Resetting the US-Saudi relationship

“We were going to ... make them pay the price and make them, in fact, the pariah that they are.” 

The early months of Biden's tenure seemed to forecast a frostier relationship for the Arab Gulf state. The Democratic president froze arms sales to the kingdom and refrained from directly engaging with Saudi Arabia’s de facto ruler, Crown Prince Mohammed bin Salman. In what some read as a goodwill gesture, the kingdom released several prominent activists during Biden’s first month in office. 

But hopes for a major upset in US-Saudi ties were dashed when Biden declined to personally punish Prince Mohammed, even after a damning intelligence report found him responsible for journalist Jamal Khashoggi’s murder. To critics, Biden gave the crown prince a “free pass.” The administration defended its approach as one that’s meant to “recalibrate,” not “rupture” relations with Saudi Arabia, a major oil producer and bulwark against Iran, and whose partnership is needed to end the war in Yemen.

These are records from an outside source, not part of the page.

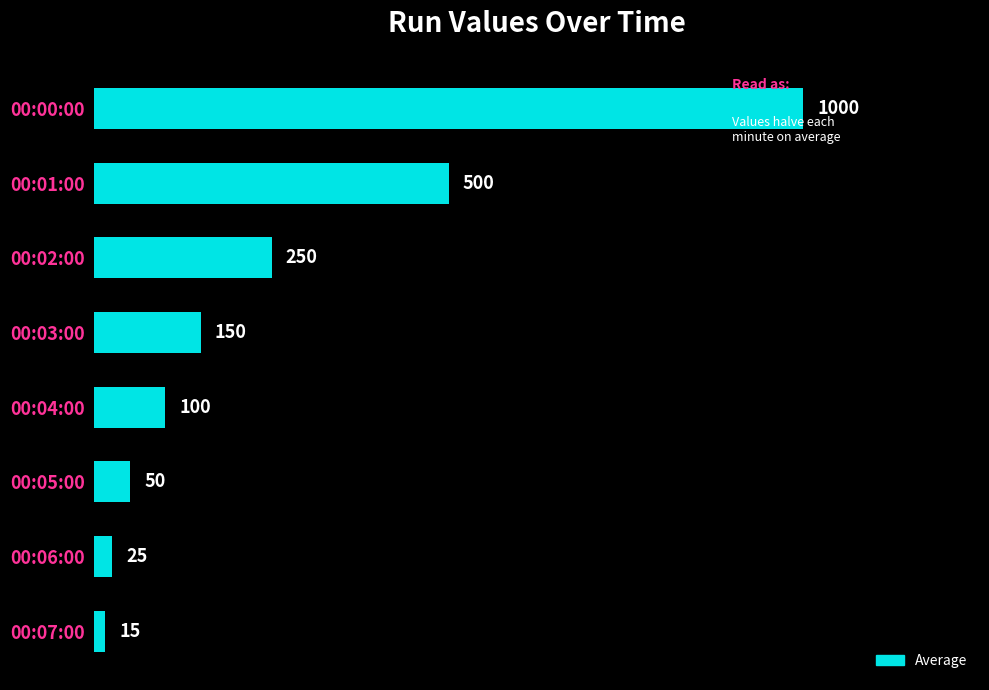

Are the bars grouped side by side (vs. stacked)?

No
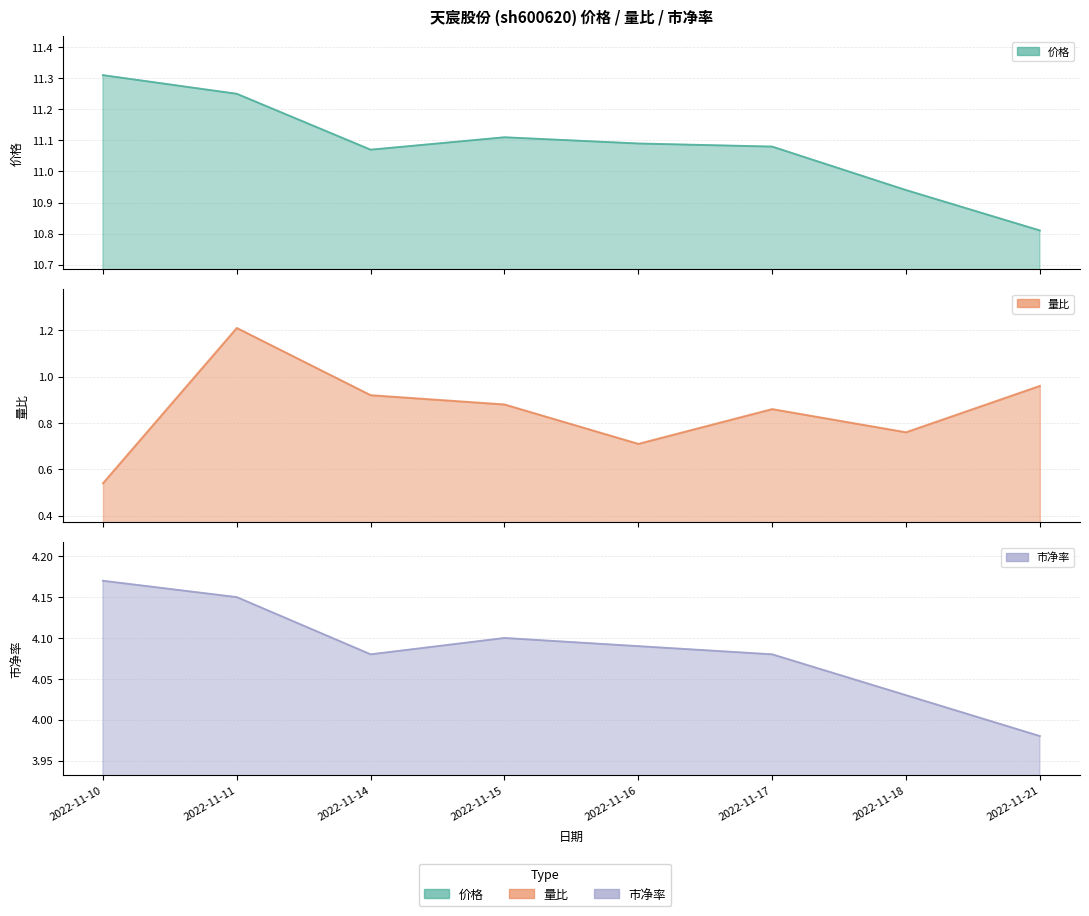

Rank the series at 2022-11-11 from highest to lowest value.

价格, 市净率, 量比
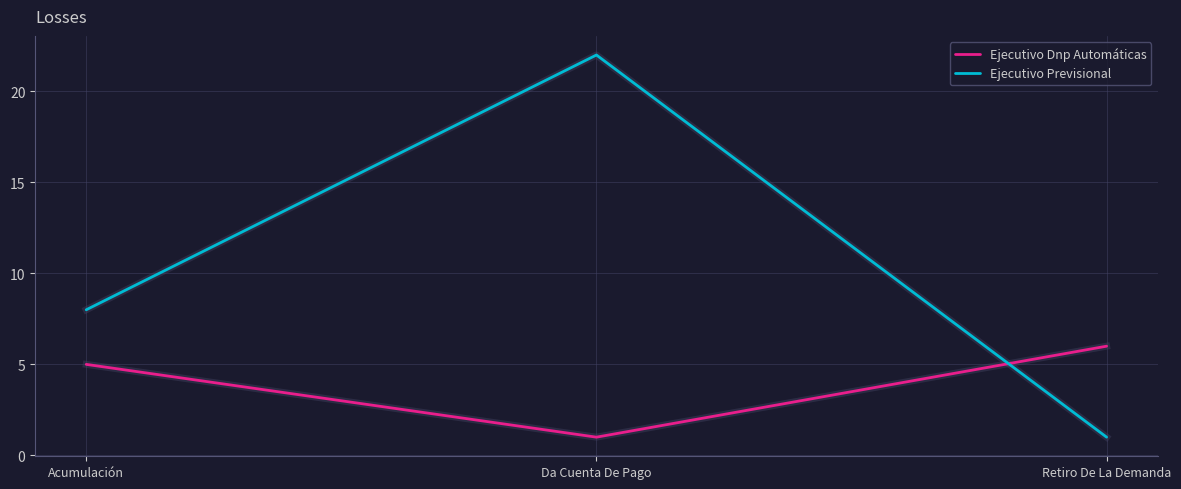

Count the Ejecutivo Dnp Automáticas values in the range 1 to 6.

3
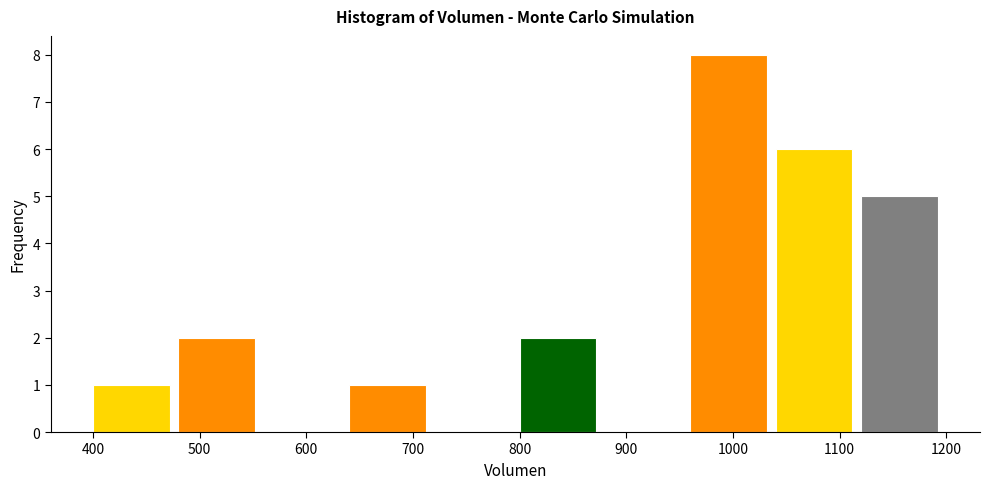

Reading left to right, list every bar in this chart as the range it spans on the x-axis followed by its height. The values are not printed on the chart, so give them approximately, as read against the axis.

400 to 480: 1
480 to 560: 2
560 to 640: 0
640 to 720: 1
720 to 800: 0
800 to 880: 2
880 to 960: 0
960 to 1040: 8
1040 to 1120: 6
1120 to 1200: 5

No more ‘blank checks’ for Egypt 

“Arresting, torturing, and exiling activists like Sarah Hegazy and Mohamed Soltan or threatening their families is unacceptable. No more blank checks for Trump’s favorite dictator."

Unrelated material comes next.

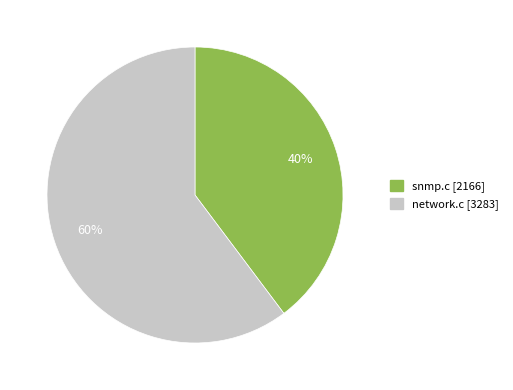

To the nearest percent, what portion does network.c represent?

60%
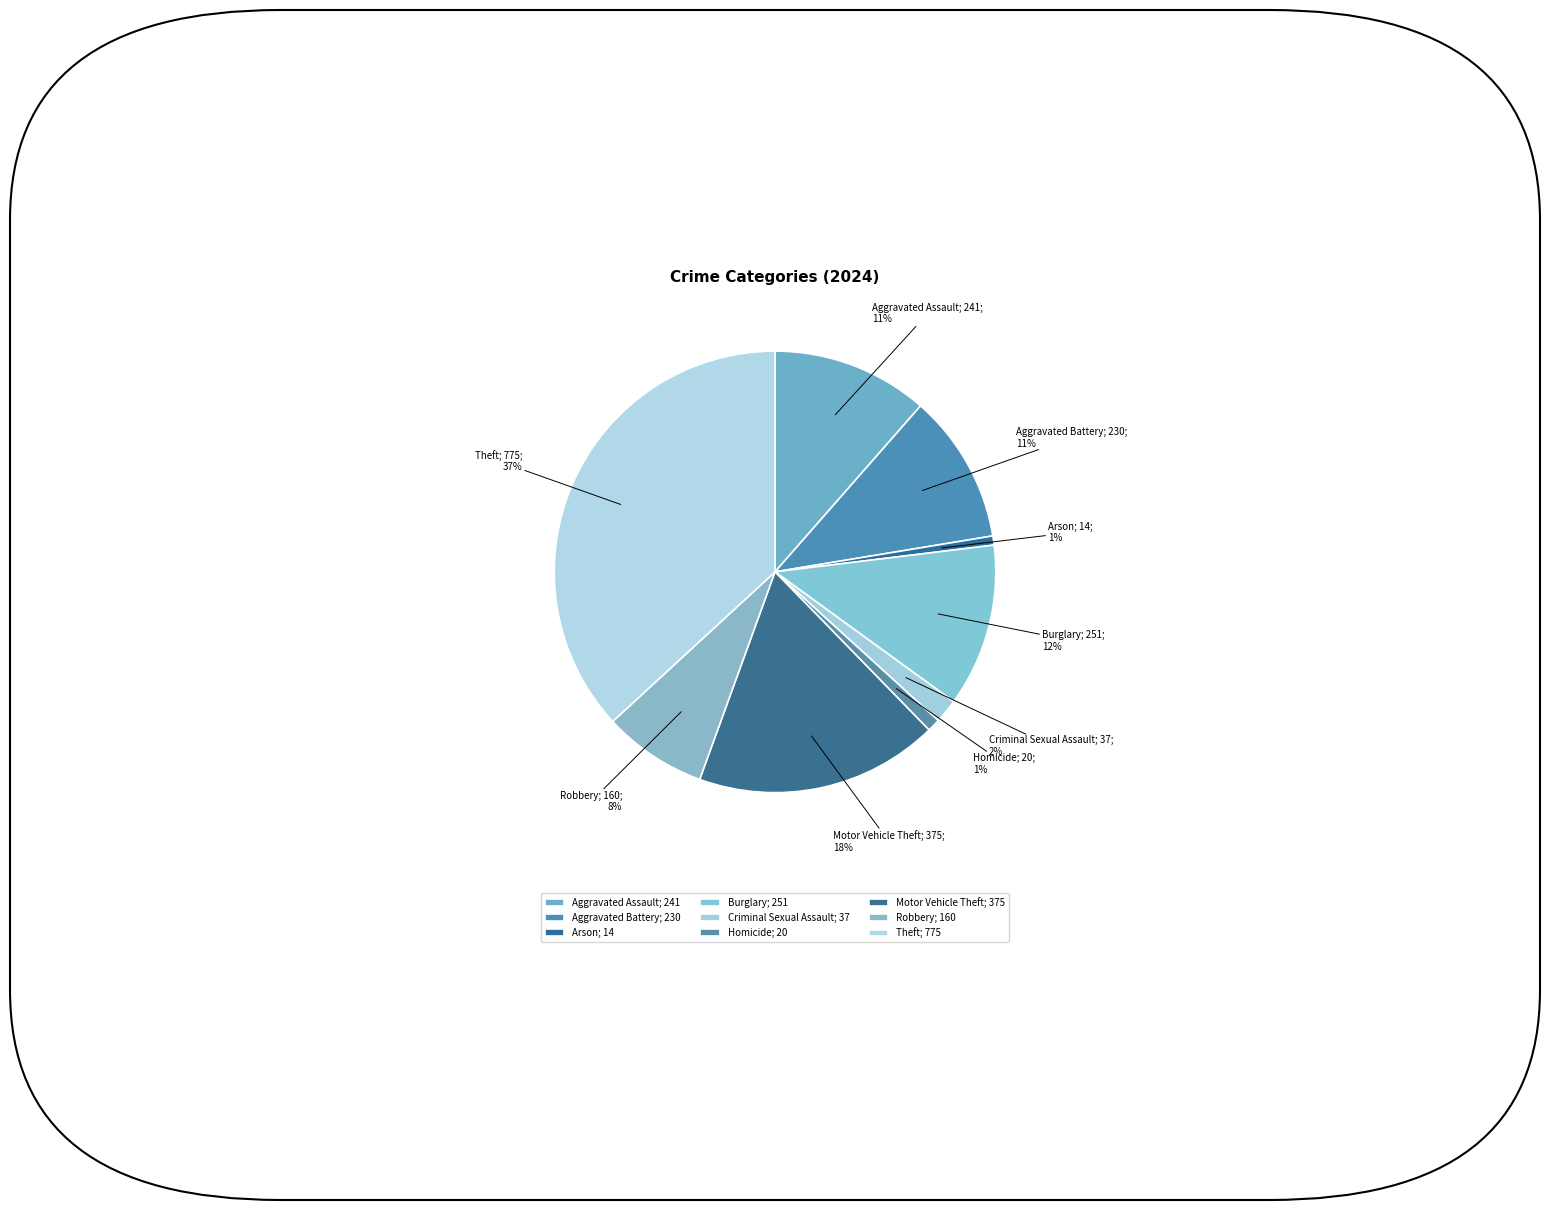

Which slice is the smallest?

Arson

Egypt posed an early test of the Biden administration’s pledge to make human rights a focus of its foreign policy. As a candidate, Biden promised “no more blank checks” would be given to Egyptian President Abdel Fattah al-Sisi, whose country is the second-largest recipient of US military assistance per year. In light of his campaign commitment, Biden was expected to leverage some of Egypt’s annual $1.3 billion aid package to secure much-needed human rights reforms in the North African country. 

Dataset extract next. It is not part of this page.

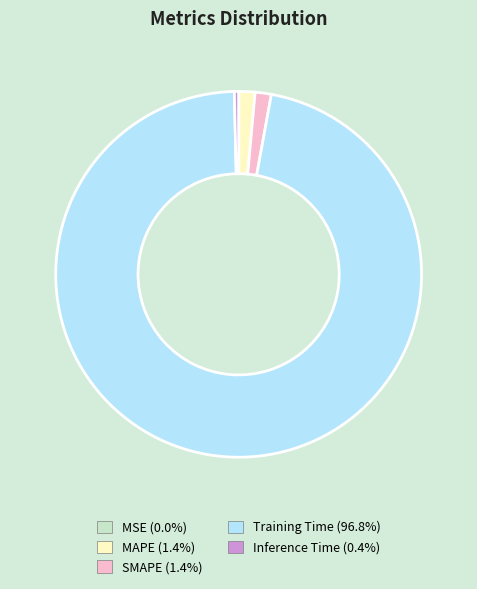

Which slice is the largest?

Training Time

Ultimately, the administration withheld from Egypt $130 million of the $300 million in military assistance that Congress had conditioned on Cairo taking steps to improve its rights record. It was a compromise that failed to satisfy activists and some Democrats who wanted Biden to take a tougher approach. The Biden administration says human rights are central to the US-Egypt relationship, but also stressed Egypt’s cooperation on regional security, including its role brokering a May 2021 ceasefire between Israel and Hamas.  

Ending US involvement in Yemen’s war 

“I would end US support for the disastrous Saudi-led war in Yemen ... President Trump has issued Saudi Arabia a dangerous blank check.” 

Finding a diplomatic resolution to Yemen’s grueling war also ranked high on Biden’s foreign policy to-do list. In his first month in office, Biden appointed Timothy Lenderking as special envoy for Yemen and reversed the Trump administration’s terror designation of the Houthi rebels following pressure from aid groups who said the blacklisting complicated their work.

In keeping with a campaign promise, Biden also announced he was ending American support for the Saudi-led coalition’s “offensive operations” in Yemen, including relevant arms sales. But questions remain over what constitutes “offensive” versus “defensive” support to Saudi Arabia, whose bombing campaign against the Iran-backed group has killed scores of Yemeni civilians. In December, a bipartisan group of lawmakers failed to block a $650 million sale of air-to-air missiles to the kingdom, which the Biden administration said would help Saudi Arabia fend off the Houthis' cross-border attacks.

Resuming Palestinian aid and relations

“I will restore credible engagement with both sides to the conflict. ... It is also essential to resume assistance to the Palestinian Authority.”

In line with campaign pledges, Biden resumed ties with Ramallah that were severed under Trump, reaffirmed support for a two-state solution and restored US funding to the cash-strapped UN agency for Palestinian refugees. 

But opposition from Israel has prevented the Biden administration from reopening the US Consulate in Jerusalem, which served as a de facto American embassy for the Palestinians before it was shuttered by the prior administration. Domestic politics and legislation signed by Trump in 2019 has reportedly kept Biden from following through on a promise to reopen the Palestine Liberation Organization’s mission in Washington.